___ PAGE EXTRACT

White Sox manager Pedro Grifol stands by Dylan Cease — for career-high 113 pitches

But the Sox ace’s two walks and wild pitch in the sixth allowed the Orioles to tie the game, and the Sox ended up losing 8-4.

SHARE White Sox manager Pedro Grifol stands by Dylan Cease — for career-high 113 pitches
White Sox catcher Seby Zavala talks with pitcher Dylan Cease during Sunday’s game.

White Sox catcher Seby Zavala talks with pitcher Dylan Cease during Sunday’s game.

Jamie Sabau/Getty Images

In the 16th game of the regular season, manager Pedro Grifol stuck with ace Dylan Cease to get out of a sixth-inning jam Sunday with his pitch count approaching a career-high total.

While trying to protect a one-run lead, Cease threw a bases-loaded wild pitch on his 109th pitch with two outs and 2022 American League Rookie of the Year Adley Rutschman at the plate and Keynan Middleton warming up.

The Orioles eventually pulled away in the last two innings for an 8-4 victory against the White Sox.

Aaron Bummer allowed two walks that set up a three-run rally in the eighth. The walks increased the Sox’ total to 26 in the three-game series.

There were other shortcomings such as a two-out fielding error by third baseman Jake Burger that set up Cedric Mullins’ two-run triple in the fourth.

And after Gavin Sheets and Burger hit home runs that staked Cease to a 4-0 lead in the first, the offense didn’t make adjustments against rookie Grayson Rodriguez. Eloy Jimenez had four of the Sox’ 13 strikeouts.

______
___ MATERIAL PROVIDED

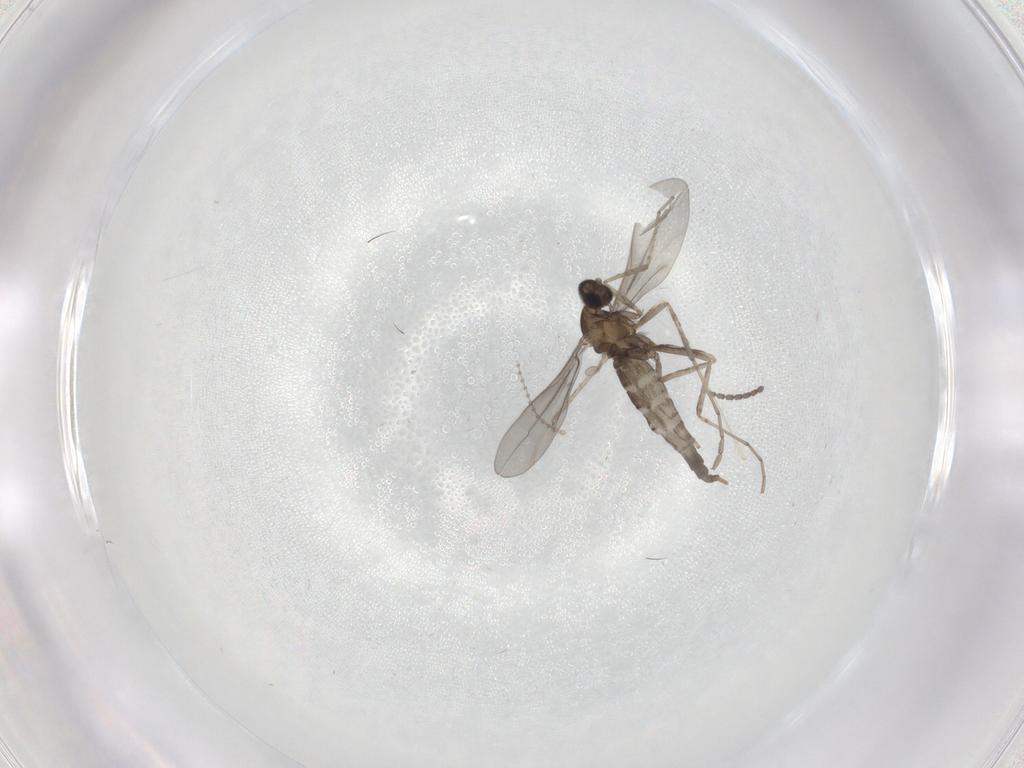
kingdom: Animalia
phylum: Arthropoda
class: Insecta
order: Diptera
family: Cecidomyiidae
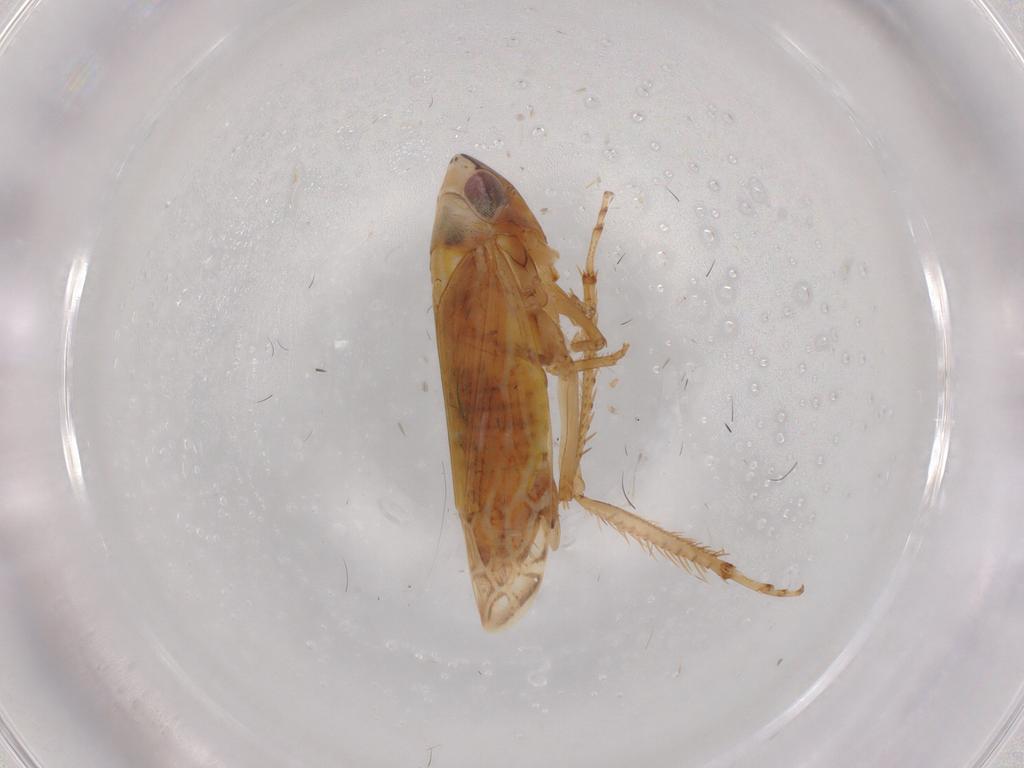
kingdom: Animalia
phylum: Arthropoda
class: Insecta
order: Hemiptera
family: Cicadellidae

______

INSTRUCTIONS.
• a. Write out everything in the White Sox game report from "In the 16th" down to "Middleton warming up.".
• b. Using the White Sox game report, answer yes or no to each statement and quote the words that settle it: (i) The Orioles won the game 8-4. (ii) Cease's wild pitch came on his 113th pitch. (iii) Eloy Jimenez struck out four times.
The material has no connection to the White Sox game report.

PER-TASK ANSWERS.
• a.
In the 16th game of the regular season, manager Pedro Grifol stuck with ace Dylan Cease to get out of a sixth-inning jam Sunday with his pitch count approaching a career-high total.

While trying to protect a one-run lead, Cease threw a bases-loaded wild pitch on his 109th pitch with two outs and 2022 American League Rookie of the Year Adley Rutschman at the plate and Keynan Middleton warming up.

• b.
(i) Yes: "The Orioles eventually pulled away in the last two innings for an 8-4 victory against the White Sox."
(ii) No: "Cease threw a bases-loaded wild pitch on his 109th pitch"
(iii) Yes: "Eloy Jimenez had four of the Sox’ 13 strikeouts."